TASK DESCRIPTION:
Pull out each line of the material below that contains the word "minute". Uppercase and lowercase count as different.
DATA FOR PROCESSING: Begin
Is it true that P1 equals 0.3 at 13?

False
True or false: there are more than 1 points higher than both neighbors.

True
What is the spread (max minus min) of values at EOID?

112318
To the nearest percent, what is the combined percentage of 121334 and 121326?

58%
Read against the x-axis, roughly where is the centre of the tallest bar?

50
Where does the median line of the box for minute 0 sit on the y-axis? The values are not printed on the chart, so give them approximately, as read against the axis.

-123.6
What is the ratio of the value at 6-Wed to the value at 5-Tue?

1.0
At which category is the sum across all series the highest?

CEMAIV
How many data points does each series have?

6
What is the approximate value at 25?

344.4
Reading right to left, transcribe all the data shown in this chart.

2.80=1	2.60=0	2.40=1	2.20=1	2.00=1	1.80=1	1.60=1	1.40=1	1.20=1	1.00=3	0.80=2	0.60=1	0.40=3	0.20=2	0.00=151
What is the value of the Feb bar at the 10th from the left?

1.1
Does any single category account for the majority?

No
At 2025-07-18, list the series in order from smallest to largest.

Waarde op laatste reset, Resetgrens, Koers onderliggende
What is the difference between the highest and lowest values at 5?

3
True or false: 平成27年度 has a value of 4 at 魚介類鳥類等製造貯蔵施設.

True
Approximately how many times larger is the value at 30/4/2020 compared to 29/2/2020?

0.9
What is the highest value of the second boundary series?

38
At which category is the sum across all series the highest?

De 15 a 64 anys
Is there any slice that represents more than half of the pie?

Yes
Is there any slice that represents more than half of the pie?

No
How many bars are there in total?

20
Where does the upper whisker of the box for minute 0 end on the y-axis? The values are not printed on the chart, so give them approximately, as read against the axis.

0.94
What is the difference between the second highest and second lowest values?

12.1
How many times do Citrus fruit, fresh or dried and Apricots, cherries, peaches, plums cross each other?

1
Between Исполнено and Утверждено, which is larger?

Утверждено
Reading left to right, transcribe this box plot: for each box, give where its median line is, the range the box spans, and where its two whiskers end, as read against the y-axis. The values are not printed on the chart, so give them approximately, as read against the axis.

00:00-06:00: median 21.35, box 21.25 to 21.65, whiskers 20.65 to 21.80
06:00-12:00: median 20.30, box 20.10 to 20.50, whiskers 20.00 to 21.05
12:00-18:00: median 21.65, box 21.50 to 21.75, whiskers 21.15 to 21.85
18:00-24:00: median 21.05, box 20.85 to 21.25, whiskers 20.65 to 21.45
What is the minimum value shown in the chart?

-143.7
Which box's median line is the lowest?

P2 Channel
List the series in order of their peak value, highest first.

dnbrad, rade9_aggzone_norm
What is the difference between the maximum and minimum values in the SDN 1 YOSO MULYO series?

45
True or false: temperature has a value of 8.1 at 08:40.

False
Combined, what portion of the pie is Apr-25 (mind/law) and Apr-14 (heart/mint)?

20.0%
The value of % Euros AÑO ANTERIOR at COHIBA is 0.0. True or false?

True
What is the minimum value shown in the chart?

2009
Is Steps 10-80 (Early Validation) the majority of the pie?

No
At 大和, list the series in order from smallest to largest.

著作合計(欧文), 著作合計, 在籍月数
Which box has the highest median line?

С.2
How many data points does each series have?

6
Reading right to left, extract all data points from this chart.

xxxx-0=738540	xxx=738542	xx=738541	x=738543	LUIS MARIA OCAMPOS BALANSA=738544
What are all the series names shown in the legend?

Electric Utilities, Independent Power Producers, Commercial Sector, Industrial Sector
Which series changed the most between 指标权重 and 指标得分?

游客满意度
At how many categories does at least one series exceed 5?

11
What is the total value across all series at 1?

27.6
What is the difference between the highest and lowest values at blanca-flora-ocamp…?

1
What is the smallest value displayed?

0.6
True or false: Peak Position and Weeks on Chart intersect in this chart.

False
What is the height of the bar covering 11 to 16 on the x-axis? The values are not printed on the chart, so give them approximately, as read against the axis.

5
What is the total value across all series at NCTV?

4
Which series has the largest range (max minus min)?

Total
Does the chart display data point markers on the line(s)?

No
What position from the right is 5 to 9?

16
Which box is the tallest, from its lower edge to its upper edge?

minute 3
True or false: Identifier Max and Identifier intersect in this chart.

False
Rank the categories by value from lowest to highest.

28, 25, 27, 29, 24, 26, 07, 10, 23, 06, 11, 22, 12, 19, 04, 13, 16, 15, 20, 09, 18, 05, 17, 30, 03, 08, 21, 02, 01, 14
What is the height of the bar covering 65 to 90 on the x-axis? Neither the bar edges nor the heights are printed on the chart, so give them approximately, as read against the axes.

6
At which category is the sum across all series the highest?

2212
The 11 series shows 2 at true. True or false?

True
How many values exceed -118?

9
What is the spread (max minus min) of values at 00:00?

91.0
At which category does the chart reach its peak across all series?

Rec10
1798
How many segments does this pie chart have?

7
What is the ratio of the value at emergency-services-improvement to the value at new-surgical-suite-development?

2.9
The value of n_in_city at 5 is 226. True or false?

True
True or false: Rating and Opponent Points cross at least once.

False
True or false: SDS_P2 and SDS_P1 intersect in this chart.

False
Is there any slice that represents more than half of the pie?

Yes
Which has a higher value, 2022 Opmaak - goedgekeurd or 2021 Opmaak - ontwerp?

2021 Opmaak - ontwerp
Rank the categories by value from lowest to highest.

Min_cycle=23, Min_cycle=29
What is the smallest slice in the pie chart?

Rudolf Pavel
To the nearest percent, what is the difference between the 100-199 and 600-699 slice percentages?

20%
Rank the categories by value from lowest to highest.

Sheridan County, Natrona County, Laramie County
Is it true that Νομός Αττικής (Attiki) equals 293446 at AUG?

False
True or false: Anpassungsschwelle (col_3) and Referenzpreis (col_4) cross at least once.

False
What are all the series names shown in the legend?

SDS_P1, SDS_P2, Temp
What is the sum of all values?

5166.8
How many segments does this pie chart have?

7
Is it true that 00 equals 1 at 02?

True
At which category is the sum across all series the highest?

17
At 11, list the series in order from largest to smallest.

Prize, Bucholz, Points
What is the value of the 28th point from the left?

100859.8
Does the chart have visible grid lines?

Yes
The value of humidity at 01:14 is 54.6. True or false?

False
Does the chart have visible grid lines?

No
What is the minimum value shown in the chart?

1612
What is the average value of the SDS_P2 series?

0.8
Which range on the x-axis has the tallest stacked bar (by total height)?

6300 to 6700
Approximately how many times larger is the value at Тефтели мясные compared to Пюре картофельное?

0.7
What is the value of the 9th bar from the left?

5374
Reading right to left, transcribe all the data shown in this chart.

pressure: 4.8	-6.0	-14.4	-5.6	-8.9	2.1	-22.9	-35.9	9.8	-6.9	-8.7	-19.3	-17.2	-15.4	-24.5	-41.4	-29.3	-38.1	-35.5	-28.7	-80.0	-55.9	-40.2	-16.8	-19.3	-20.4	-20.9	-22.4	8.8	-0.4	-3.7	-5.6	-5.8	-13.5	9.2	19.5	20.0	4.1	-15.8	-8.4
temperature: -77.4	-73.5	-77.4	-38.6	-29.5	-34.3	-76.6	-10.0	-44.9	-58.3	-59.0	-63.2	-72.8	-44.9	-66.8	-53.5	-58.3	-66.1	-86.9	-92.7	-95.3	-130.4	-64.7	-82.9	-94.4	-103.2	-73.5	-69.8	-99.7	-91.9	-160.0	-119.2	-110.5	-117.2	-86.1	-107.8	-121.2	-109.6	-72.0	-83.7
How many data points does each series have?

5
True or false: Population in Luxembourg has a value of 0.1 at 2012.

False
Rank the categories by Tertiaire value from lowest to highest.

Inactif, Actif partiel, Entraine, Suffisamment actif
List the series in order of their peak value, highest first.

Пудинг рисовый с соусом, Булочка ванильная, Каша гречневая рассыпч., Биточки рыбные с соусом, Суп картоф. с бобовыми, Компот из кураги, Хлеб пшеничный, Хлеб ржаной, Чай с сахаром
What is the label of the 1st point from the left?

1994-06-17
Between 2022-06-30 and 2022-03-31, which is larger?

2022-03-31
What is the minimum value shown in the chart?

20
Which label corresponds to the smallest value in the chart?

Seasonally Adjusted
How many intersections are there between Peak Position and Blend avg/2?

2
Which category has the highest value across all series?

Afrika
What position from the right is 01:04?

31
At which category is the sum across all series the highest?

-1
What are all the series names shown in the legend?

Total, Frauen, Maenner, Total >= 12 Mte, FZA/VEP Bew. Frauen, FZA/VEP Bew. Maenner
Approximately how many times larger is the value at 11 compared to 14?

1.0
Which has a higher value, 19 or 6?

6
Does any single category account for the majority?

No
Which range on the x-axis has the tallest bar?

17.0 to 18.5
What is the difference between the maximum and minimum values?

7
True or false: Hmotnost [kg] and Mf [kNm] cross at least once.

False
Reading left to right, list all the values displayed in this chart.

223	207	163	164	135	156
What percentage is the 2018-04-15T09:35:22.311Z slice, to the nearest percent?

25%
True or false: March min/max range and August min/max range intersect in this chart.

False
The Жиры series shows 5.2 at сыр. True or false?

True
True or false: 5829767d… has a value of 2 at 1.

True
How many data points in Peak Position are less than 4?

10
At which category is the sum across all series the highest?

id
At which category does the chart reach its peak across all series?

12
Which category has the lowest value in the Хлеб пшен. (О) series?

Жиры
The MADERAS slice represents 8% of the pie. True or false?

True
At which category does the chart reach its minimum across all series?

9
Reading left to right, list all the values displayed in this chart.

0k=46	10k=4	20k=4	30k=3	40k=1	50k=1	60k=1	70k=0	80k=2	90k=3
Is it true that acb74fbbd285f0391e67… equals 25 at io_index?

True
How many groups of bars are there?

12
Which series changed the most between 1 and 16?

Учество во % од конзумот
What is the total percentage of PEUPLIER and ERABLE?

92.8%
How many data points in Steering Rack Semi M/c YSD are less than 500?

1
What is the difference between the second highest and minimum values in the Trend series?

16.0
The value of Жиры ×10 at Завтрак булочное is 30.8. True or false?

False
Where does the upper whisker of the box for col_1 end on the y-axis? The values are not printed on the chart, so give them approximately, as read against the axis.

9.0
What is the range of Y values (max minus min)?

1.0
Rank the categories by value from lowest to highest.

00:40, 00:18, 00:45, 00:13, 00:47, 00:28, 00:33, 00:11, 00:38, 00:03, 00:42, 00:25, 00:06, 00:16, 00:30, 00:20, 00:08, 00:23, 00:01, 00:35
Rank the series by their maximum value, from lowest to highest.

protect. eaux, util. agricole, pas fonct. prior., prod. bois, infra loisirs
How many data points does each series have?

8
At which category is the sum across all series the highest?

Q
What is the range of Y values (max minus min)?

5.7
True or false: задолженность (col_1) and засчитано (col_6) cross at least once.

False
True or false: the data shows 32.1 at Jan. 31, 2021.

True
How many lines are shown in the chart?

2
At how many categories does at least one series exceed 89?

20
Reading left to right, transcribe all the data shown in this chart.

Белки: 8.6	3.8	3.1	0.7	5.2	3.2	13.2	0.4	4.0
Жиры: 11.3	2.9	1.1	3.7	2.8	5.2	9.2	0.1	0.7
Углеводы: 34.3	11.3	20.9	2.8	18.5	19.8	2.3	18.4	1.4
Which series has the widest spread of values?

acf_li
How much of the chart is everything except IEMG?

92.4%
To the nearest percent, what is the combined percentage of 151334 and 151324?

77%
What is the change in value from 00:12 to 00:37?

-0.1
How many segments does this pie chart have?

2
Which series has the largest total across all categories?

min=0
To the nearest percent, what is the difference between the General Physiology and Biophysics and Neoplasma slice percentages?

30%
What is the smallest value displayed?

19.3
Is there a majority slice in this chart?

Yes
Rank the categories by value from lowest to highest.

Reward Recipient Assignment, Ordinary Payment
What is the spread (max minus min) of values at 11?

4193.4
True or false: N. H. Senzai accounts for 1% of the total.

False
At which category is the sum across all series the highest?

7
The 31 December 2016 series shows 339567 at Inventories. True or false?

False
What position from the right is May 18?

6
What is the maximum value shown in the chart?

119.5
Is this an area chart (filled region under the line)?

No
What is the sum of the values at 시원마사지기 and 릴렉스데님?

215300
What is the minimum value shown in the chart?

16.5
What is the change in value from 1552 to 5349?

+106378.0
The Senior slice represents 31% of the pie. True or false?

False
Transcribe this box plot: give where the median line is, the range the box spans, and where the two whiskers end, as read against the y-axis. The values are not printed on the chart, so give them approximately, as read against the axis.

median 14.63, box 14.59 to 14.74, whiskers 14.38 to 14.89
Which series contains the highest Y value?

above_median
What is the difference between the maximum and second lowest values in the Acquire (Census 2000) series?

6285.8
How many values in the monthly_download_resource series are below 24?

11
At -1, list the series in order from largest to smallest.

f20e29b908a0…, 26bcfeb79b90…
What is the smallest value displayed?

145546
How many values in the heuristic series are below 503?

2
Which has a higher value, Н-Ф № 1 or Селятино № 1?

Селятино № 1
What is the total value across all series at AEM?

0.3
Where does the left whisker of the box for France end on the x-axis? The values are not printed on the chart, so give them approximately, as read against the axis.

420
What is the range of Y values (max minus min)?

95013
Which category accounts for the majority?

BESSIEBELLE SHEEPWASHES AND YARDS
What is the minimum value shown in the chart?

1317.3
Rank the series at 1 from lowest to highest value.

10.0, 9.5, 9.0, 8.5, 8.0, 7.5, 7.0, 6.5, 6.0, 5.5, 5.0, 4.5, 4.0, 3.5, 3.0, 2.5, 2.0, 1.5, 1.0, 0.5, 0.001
DATA FOR PROCESSING: End
SOLUTION BELOW:
Where does the median line of the box for minute 0 sit on the y-axis? The values are not printed on the chart, so give them approximately, as read against the axis.
Where does the upper whisker of the box for minute 0 end on the y-axis? The values are not printed on the chart, so give them approximately, as read against the axis.
minute 3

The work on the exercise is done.